La consapevolezza che l’impegno civico e la partecipazione alle realtà associative che si occupano di ambiente, territorio, patrimonio culturale, possano davvero incidere positivamente e far emergere, in tutta la sua gravità, il danno collettivo prodotto dal “vantaggio effimero di un’azione speculativa” (Vallerani, Varotto, 2005), non è ancora del tutto matura. E non lo è di certo in un contesto come quello vicentino che ancora oggi, malgrado tutti i cambiamenti avvenuti, continua ad autorappresentarsi come realtà operosa, mediamente colta, poco incline alla ribalta e alla polemica troppo diretta.
In questo contesto, qualche anno fa è nato OUT – Osservatorio Urbano Territoriale di Vicenza: una piccola è dirompente novità in un panorama fatto di un associazionismo vivo ma forse ancora troppo autoreferenziale e dunque incapace, di costruire un’adeguata massa critica.

OUT è un tavolo di discussione che aggrega associazioni ambientaliste locali (Civiltà del Verde, Italia Nostra, Legambiente) a comitati e cittadini nell’intento di trovare uno spazio per approfondire, e quindi verificare e correggere, le scelte urbanistiche messe in atto dall’Amministrazione comunale. Sin dall’inizio l’attenzione è stata posta su alcune questioni urbanistiche più scottanti, poco conosciute o male illustrate alla città, che hanno fatto comprendere ai partecipanti alle attività dell’Osservatorio quanto difficile potesse prospettarsi il lavoro che ci apprestavamo a fare.

I nostri due più importanti e delicati cavalli di battaglia, che spiccano tra molti altri altrettanto importanti, sono diventati oggetto di interesse nazionale portando Vicenza, forse suo malgrado, ad occupare le pagine dei giornali nazionali. Due questioni distinte ma paradigmatiche.

La prima dà conto dell’esito devastante di un’operazione di cosiddetta riqualificazione urbana che ha interessato l’area dove sorgeva, operante sino agli inizi degli anni ’80, un complesso industriale (Cotorossi). A quello che si sa l’area è passata dalle mani di note e solide famiglie vicentine a quelle di società immobiliari riconducibili al gruppo di Berlusconi e trasformata, a totale scapito della fragilità ambientale e paesaggistica del contesto e in violazione di varie norme, in luogo dove incautamente costruire l’edificio del nuovo tribunale provinciale (una massa edilizia, rozza e indifferente al contesto, che svetta su tutto lo skyline urbano) e un complesso multifunzionale, commerciale, residenziale, terziario che occupa la restante parte dell’area creando uno spartiacque fisico e visivo dove storicamente, proprio perché in anche presenza di due fiumi, si aveva un lento degradare dalla collina alla campagna. E non una collina e una campagna anonime, bensì il contesto che inquadra e fa da sfondo alla Rotonda del Palladio!
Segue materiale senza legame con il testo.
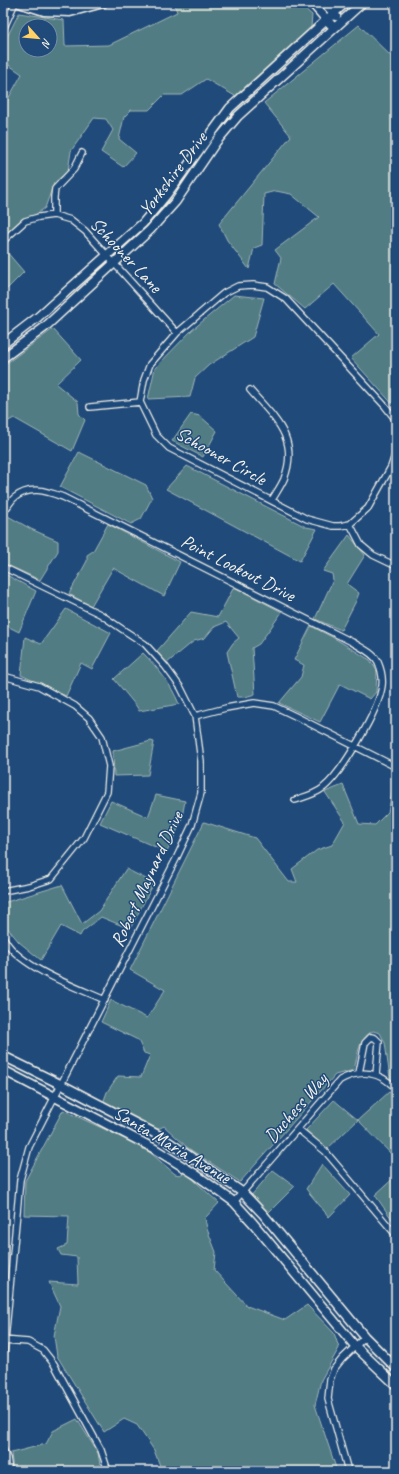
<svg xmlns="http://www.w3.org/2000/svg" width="399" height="1474" viewBox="0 0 399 1474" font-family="Caveat,sans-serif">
<rect width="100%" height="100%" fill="#1f4a7a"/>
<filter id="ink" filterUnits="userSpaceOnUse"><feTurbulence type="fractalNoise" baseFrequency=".025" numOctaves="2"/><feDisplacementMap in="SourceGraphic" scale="8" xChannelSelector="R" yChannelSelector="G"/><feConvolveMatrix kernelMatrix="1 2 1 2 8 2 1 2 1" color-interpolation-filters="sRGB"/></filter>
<g filter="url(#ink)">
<!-- green -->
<path fill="#517c83" stroke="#a2b6b6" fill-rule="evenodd" d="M174,3H298L312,15L311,27L235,96L206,79L182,95H164L149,110H131L124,117L119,139L136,153L123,167L101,152L113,130L106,119L94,118L71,151L68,171L54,183L45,208L3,237V105L7,101L22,74L3,61V45L19,13L64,20L65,46L109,45L177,12ZM26,26H50V50H26Z
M359,25L396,61V408L351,358L379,334L334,284L305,309L275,284L281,258L275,250L319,217L291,194L276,191L264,194L262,245L254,248L249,269L227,240L219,224L291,136L264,103Z
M6,251L24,272L3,293V255Z
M234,295L264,298L253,337L209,365L195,378L190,397L148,399L155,368L192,330Z
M53,329L81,360L56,384L78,402L79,414L85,420L72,451L14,418L3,424V366Z
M191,414L200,416L217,431L203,457L172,441Z
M79,452L146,485L152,498L141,519L131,524L60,487Z
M187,466L306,527L317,529L300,561L166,489Z
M6,515L31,529L58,541V551L40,580L3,563V523Z
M108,524L180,562L164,596L113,568L91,606L69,594L87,561V555L93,551Z
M349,535L365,555L347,584L359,593L356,601L341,630L315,619L333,580L332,574L323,571Z
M3,573L36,591L19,632L3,624Z
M234,587L282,612L259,644L252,648L255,694L245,697H237L227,652L233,643L239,638L226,622L214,627L205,638L194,641L167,663L156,652L191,612L218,617Z
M66,609L111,633L92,669L81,663L66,696L21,675L25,637L41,644Z
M311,626L334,638L370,660L377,671L376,692L370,699L340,684L320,722L279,703L301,677L304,665L294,660Z
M143,653C158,668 171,684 179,704L139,711L137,707L114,679Z
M151,741L154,742L148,775L114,776L113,751Z
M395,780H396V1085L390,1078L385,1043L380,1033L373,1031C358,1039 358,1054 354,1070L335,1075L240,1182L188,1148L164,1126L156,1130L103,1103L107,1092L118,1076L141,1077L150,1055L144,1053L138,1040L101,1022L111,1000L147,1018L165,990L130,970L204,822L255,838L289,882H297L292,869L317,850L332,845L345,822L325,792L343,785L359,824L375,825L388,812Z
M156,795L185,801L181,822L167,852L100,823L111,801L148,817Z
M126,869L154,883L130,929L101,917L82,932L80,936L61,926L41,960L19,942L5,925L3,903L62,885L82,924L99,911Z
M389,1092L396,1096V1159L358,1120L327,1149L306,1130L334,1100L358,1120Z
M63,1110L145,1148L175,1174L180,1175L185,1172L219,1203L205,1218L207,1229L216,1252L214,1270L247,1306L285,1320L307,1305L334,1333L339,1348L321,1380L315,1405L337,1471H162L154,1450L137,1425L124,1419L104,1432L57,1356L54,1336L60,1306L49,1282L78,1284L77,1257L61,1255L58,1249L67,1245L69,1216L24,1215L25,1181Z
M322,1164L350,1195L329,1217L306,1189Z
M273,1170L295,1186L267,1214L250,1197Z
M396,1176V1225L375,1195Z
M77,1419L98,1453L101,1471H13L11,1453L46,1444L53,1431Z"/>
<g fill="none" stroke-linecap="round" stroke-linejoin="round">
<!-- street casing -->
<g stroke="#f4f1e8" stroke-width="8">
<path id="street" d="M3,30L15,3
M54,215V197L55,189L74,169L82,153
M3,241L25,221L39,217L54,215L71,220L85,231L177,333
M250,390C274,418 300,438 284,479C281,486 276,493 272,500
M90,407L140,402
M396,420L385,406L286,299L267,287L253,285L238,286L224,293L177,333L150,364L144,380L140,402L156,435L169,448L307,519L333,526H340L350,524L368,508L391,467L396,452
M3,513C6,509 10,502 14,498C30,485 46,491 63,497L352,642C360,647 374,653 378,662C381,669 383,678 382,686C379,710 342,773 323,788C316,794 304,797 295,800
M350,524L361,545L373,555L396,566
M3,567L100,614L122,629L145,644L165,666L181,688L195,716L201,761V793L192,825L176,859L29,1147L20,1180L3,1362
M3,677H7L39,686L75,706L89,718L102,737L109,766L107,792L84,838L51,879L29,886L3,891
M195,716L226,708L254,703L274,706L295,716L396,767
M3,936C15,966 76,987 105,1000
M359,1073L365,1043L371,1037L375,1038L379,1042L376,1075
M298,1129L325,1151L396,1235
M234,1202L340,1080C360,1069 380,1071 396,1089
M3,1340L28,1342L43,1350L54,1364L101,1450L108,1471
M3,1449L7,1458L9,1471
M348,1471L328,1399L330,1380L334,1369L342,1359L365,1337"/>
</g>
<!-- secondary casing -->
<g stroke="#f4f1e8" stroke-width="11">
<path id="secondary" d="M19,3L44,11L70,12L103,3
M312,3L334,28
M325,3L336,16
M3,344L38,317L143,223L167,194L230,108L345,3
M3,358L45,327L150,230L176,201L216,142L238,116L362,3
M3,1056L62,1085L160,1136L242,1192L263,1214L365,1337L396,1368
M3,1070L153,1148L195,1174L234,1202L253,1223L355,1346L396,1385"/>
</g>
<!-- street -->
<use href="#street" stroke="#1f4a7a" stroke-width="5.5"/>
<!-- secondary -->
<use href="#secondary" stroke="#1f4a7a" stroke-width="8"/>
</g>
</g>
<g text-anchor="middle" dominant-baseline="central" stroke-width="3" stroke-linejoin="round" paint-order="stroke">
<!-- street labels -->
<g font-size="19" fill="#f4f1e8" stroke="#1f4a7a">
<text transform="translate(173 174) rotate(-53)">Yorkshire Drive</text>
<text transform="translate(126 255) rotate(47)">Schooner Lane</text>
<text transform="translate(221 456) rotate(29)">Schooner Circle</text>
<text transform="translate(238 568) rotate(27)">Point Lookout Drive</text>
<text transform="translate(147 879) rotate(-65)">Robert Maynard Drive</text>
<text transform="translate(296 1108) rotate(-49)">Duchess Way</text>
<text transform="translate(172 1145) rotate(31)">Santa Maria Avenue</text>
</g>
</g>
<!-- margin -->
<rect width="399" height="1474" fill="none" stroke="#1f4a7a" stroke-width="16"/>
<rect x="8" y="8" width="383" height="1458" fill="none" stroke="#f4f1e8" stroke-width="1.5" filter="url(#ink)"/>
<!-- north arrow -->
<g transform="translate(38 38) rotate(117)"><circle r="19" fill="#1f4a7a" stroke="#748da6"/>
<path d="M0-3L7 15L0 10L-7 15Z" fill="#ffd166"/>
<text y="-6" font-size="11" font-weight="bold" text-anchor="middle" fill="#f4f1e8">N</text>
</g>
</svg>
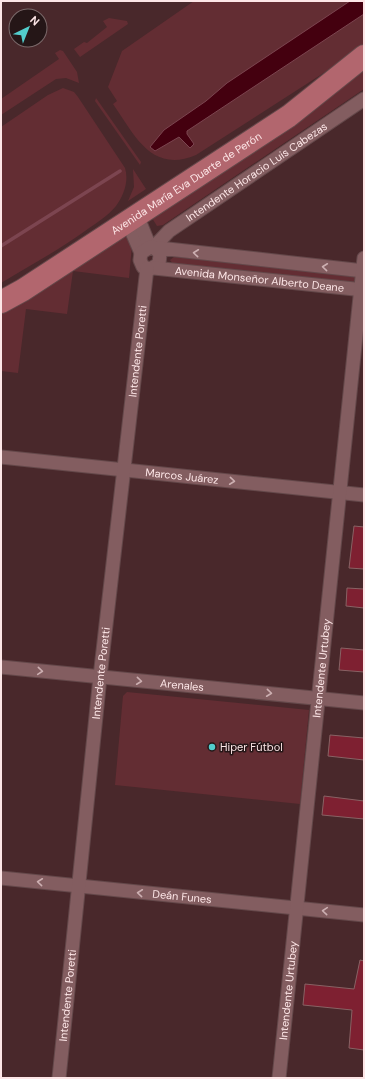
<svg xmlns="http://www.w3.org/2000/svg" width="365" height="1079" viewBox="0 0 365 1079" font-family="'DM Sans',sans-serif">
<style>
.green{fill:#632d33}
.water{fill:#44000f;stroke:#7c4550}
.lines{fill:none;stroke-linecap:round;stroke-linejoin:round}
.stream{stroke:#7c4550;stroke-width:3.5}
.building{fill:#7e2031;stroke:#886264}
.minor-casing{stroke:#64484a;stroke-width:15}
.trunk-casing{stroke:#64484a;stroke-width:24}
.minor{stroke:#835d60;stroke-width:13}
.trunk{stroke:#b2666e;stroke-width:22}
.oneway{stroke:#ccafb1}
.poi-dot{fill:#52cdcc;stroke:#251617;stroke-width:1.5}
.labels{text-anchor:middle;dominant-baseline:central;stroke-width:3;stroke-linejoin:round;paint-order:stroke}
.street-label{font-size:11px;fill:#fde6e7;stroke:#251617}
.poi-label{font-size:11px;fill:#fde6e7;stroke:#251617;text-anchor:start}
</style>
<rect width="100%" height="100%" fill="#49282b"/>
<g class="green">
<path d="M194,1H364V47L196,155C151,174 134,134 113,104L117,101L108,87L122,51Z"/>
<polygon points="109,18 127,21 128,24 80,57 74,49 84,42 87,43 107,27 103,21"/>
<polygon points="60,50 63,51 77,72 79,83 66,78 56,79 1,115 1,99 59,59 55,53"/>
<polygon points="364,63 364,89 163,225 157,226 152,218"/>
<path d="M63,88L74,92L78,97L125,168C129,181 124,195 116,206C108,216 96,223 85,231C59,250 29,266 1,283V127L48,95Z"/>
<polygon points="96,98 141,162 140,165 95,101"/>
<polygon points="133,169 146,189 128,201 134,187"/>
<polygon points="124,235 132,245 129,278 73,271 67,314 26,309 18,373 1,371 1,307"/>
<polygon points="174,257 354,276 356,279 354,283 173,264 170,260"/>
<polygon points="127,692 309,710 300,804 115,785 123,696"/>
</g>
<polygon class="water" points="350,1 364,1 364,14 187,131 187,134 194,144 190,148 179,137 155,151 150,147 164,130 206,101 227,83"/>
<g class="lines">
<polyline class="stream" points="1,246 120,171"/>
</g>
<g class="building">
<polygon points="354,526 364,527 364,569 349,568"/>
<polygon points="347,588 364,589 364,608 346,606"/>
<polygon points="341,648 364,650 364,672 339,670"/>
<polygon points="330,735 364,738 364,760 328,756"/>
<polygon points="324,796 364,801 364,819 322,815"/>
<polygon points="360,960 364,961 364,1050 349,1048 352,1010 303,1005 305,984 354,989"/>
</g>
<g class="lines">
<g class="minor-casing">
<g id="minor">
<polyline points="134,218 131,230 141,253"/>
<polyline points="134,218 141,225 150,247"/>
<path id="s1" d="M153,248L169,231L364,99"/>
<polyline points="156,249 160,254 159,264 150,269 143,267 140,260 141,253 150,247 364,271"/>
<path id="s2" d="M154,268L364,290"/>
<path id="s3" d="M1,457L364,495"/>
<path id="s4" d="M1,667L364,703"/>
<path id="s5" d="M1,878L364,915"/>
<path id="s6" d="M59,1078L100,677L147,268"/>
<path id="s7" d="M279,1078L364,258"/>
</g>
</g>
<g class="trunk-casing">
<g id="trunk">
<path id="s8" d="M1,302L23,290L289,116L364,56"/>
</g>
</g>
<use href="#minor" class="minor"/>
<use href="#trunk" class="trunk"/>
</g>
<defs><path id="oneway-chevron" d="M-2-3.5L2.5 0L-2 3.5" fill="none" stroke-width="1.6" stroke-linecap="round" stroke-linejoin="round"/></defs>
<g class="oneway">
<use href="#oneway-chevron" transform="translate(196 253) rotate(-174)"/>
<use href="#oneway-chevron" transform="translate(325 267) rotate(-174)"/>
<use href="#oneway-chevron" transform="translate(232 481) rotate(6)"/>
<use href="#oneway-chevron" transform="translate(40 671) rotate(5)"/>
<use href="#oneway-chevron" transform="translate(139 681) rotate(6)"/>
<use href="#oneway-chevron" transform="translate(269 693) rotate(6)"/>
<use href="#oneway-chevron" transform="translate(40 882) rotate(-174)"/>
<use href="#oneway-chevron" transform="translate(140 893) rotate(-174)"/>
<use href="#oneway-chevron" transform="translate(325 911) rotate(-175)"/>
</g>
<circle class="poi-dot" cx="212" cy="747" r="4"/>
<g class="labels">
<g class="street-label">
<text stroke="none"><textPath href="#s1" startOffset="129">Intendente Horacio Luis Cabezas</textPath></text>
<text stroke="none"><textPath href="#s8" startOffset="220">Avenida María Eva Duarte de Perón</textPath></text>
<text stroke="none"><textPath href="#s2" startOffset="106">Avenida Monseñor Alberto Deane</textPath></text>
<text stroke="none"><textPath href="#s6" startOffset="731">Intendente Poretti</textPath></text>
<text stroke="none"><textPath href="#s3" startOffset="182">Marcos Juárez</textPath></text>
<text stroke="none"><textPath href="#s7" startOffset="412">Intendente Urtubey</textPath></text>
<text stroke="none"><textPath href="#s6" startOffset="407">Intendente Poretti</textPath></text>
<text stroke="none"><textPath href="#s4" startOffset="182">Arenales</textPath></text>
<text stroke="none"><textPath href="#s5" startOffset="182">Deán Funes</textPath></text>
<text stroke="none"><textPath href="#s7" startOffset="88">Intendente Urtubey</textPath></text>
<text stroke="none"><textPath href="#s6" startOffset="83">Intendente Poretti</textPath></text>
</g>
<g class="poi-label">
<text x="220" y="747">Hiper Fútbol</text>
</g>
</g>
<rect width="365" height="1079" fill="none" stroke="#fde6e7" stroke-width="4"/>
<g transform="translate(28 28) rotate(43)"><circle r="19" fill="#251617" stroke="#7b696a"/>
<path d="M0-3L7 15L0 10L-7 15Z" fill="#52cdcc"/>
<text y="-6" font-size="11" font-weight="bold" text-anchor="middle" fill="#fde6e7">N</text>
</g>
</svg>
La seconda riguarda invece la questione del passaggio dell’Alta Velocità/Alta Capacità nel territorio vicentino, come tratto di completamento della linea Milano-Venezia: un’occasione offerta alla città non per discutere sull’opportunità e utilità dell’opera, quanto piuttosto per rilanciare in modo surrettizio progetti urbanistici stagnanti, bisognosi di nuovo vigore che viene trovato tra le pieghe del progetto di questa opera infrastrutturale e delle sue opere complementari.

La città sinceramente non ha ancora capito il senso di quello che l’Amministrazione comunale ha chiesto di avere come contropartita alla società ferroviara. È chiaro che si vuole rilanciare l’area della Fiera collocandovi una nuova, megastazione ferroviaria, e dismettere l’attuale in centro storico rimettendo in gioco con progetti di valorizzazione urbanistica le aree di pertinenza ferroviaria; che si vuole costruire una seconda stazione in zona tribunale (Borgo Berga), ad uso della linea ferroviaria regionale, così da non considerare del tutto inutile il megacomplesso edilizio costruito dove leggi e buon senso dicono ancora oggi che non si sarebbe dovuto edificare; infine che si vuole realizzare un tratto di filobus urbano per collegare le due future stazioni e garantire che queste non si trovino troppo isolate.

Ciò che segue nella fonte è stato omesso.